The Christopher Seton-Watson Prize
In memory of the Founder of the Association for the Study of Modern Italy (ASMI) and distinguished historian Christopher Seton-Watson, the Association’s journal, Modern Italy, offers a prize of €500 each year for the best article published in the journal during the calendar year.
All articles published in the four issues of the journal each year are read and evaluated by an expert panel of judges. The panel is appointed by the Editors of the journal and changes annually.
The Winning Paper
The judging will begin as soon as the fourth issue of the journal is published.

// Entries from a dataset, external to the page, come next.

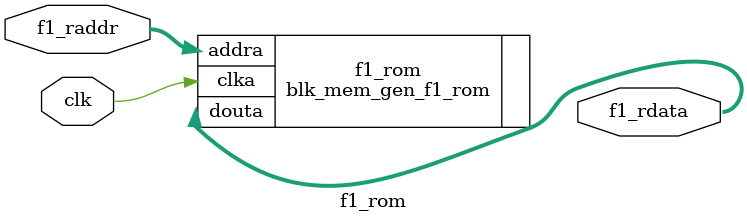
<source format=v>

module f1_rom(/*autoport*/
//output
			f1_rdata,
//input
			f1_raddr,
			clk);
	input wire  [9:0] f1_raddr;

	output wire [7:0] f1_rdata;

	input wire clk;



//2 cycles delay
	
blk_mem_gen_f1_rom f1_rom (
  .clka(clk),    // input wire clka
  .addra(f1_raddr),  // input wire [9 : 0] addra
  .douta(f1_rdata)  // output wire [7 : 0] douta
);


endmodule 
</source>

The award of the prize will be made at the ASMI Annual Conference the following November.
Submissions
All submissions should be made online at the Modern Italy Scholar One Manuscripts site.
New users should first create an account. Once a user is logged onto the site submissions should be made via the Author Centre. Articles should not normally exceed 7,000 words in length, including endnotes, and should contain a 150 word summary of the article. Longer articles may be permitted at the discretion of the Editors. A list of tables, graphs and any other illustrative material should precede the main text (where applicable).
Current and Previous Winners
2022: Markus Wurzer "The social lives of mass-produced images of the 1935-41 Italian-Ethiopian War"
2021: Andrea Tarchi "Mabruchismo: concubinage and colonial power in Italian Libya (1911-1932) - Modern Italy"
2020: No award presented.
2019: Joint Winners - Nick Carter, for "The meaning of monuments: remembering Italo Balbo in Italy and the United States - Modern Italy" and Hannah Malone, for "The Republican legacy of Italy's Fascist ossuaries of the First World War - Modern Italy"
2018: Valeria Deplano "Within and outside the nation: former colonial subjects in post-war Italy'- Modern Italy"
2017: Catherine G O'Rawe "Back for Good: Melodrama and the Returning Soldier in Post-War Italian Cinema"
2016: Giuliana Minghelli "Icons of remorse: photography, anthropology and the erasure of history in 1950s Italy"
2015: Rhiannon Evangelista "The particular kindness of friends: ex-Fascists, clientage and the transition to democracy in Italy, 1945–1960"
2014: Joint winners - Ferdinand Goehde, for "A new military history of the Italian Risorgimento and Anti-Risorgimento: the case of ‘transnational soldiers’” and Stephen C. Bruner, for "Conflicting obituaries: the Abyssinian ‘outlaw’ Debeb as treacherous bandit and romantic hero in late nineteenth-century Italian imagination".